April 5, 2016 at 3:40 pm

“The estimator of this true proportion ends up being the proportion of Bayes factors less than 1”

This isn’t the estimator used. The estimate involves identifying the largest set of of Bayes factors (BFs) such that their sample mean is less than 1. This means that many factors greater than 1 may be included in this proportion.

I think the justification is as follows: Imagine that you have a large collection is tests where you know the null is true. Then compute the BF for each. The sample mean should be less than 1. With a small collection of null tests, it is possible that the sample mean will sneak above 1, but with a large collection is should be very very unlikely.

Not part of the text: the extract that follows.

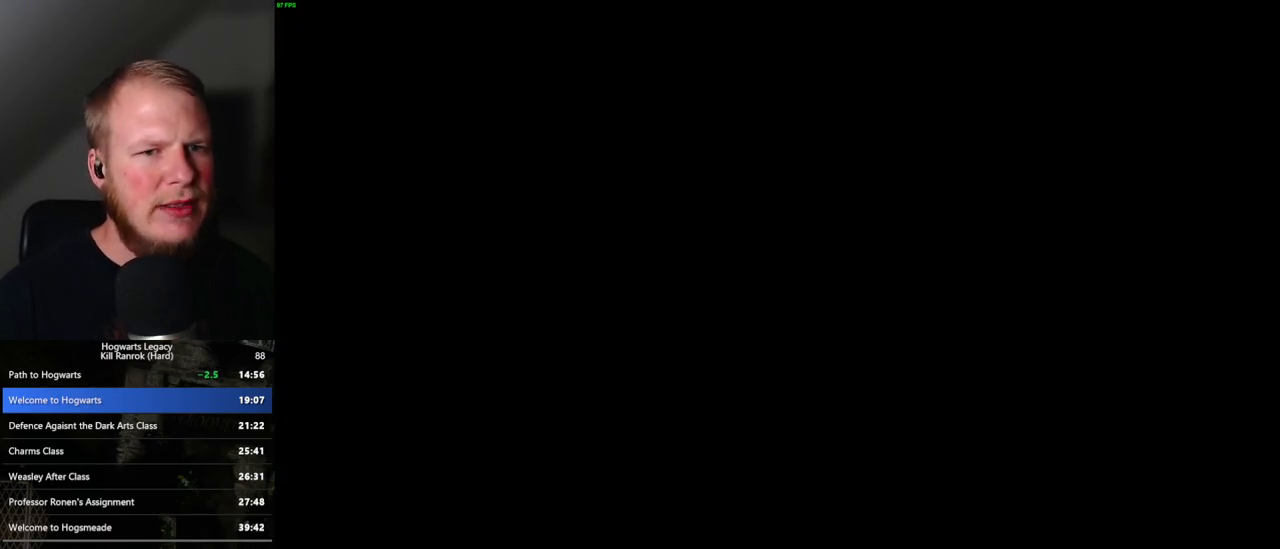
{"keys": ["s", "space"], "mouse": [], "events": [[33, "mouse_wheel", "up"], [50, "mouse_wheel", "down"], [67, "mouse_wheel", "up"], [333, "s", "down"], [450, "space", "down"]]}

We now consider the tests where the null is not true. Hopefully, their expected BF will be *much* greater than 1, and the observed BFs also, and therefore not become part of the set discussed above.

Under very well specified alternatives, where the alternative is very different from the null and where the BF test is very powerful, then the set discussed above should give a good estimate of the proportion of null tests.

But the alternatives may be misspecified. This means their BFs (expected and observed) might be smaller than 1. (Basically, we can’t really say anything about the BF’s distribution when the null is false.) The good news is that this should, at worst, lead to an overestimate of the proportion via increasing (not decreasing) the size of the set used in the estimator.

December 20, 2013 at 3:19 am

Dear Xi’an,

Thanks very much for your comments, I did ask for them :-) and I sincerely appreciate your thoughts! This is mainly because I believe that what we have engaged here should be the future of academic publishing, i.e., open access (via arXiv) and open discussion (via blog or social media).

I also think I owe you (and your readers) a detailed response which I will probably write in the next a few days. For now, I just want to clarify that the setting I considered in the paper is simultaneous testing of a large number of hypothese where applying Bayesian asymptotics becomes appropriate. This should distinguish our approach with what Johnson considered.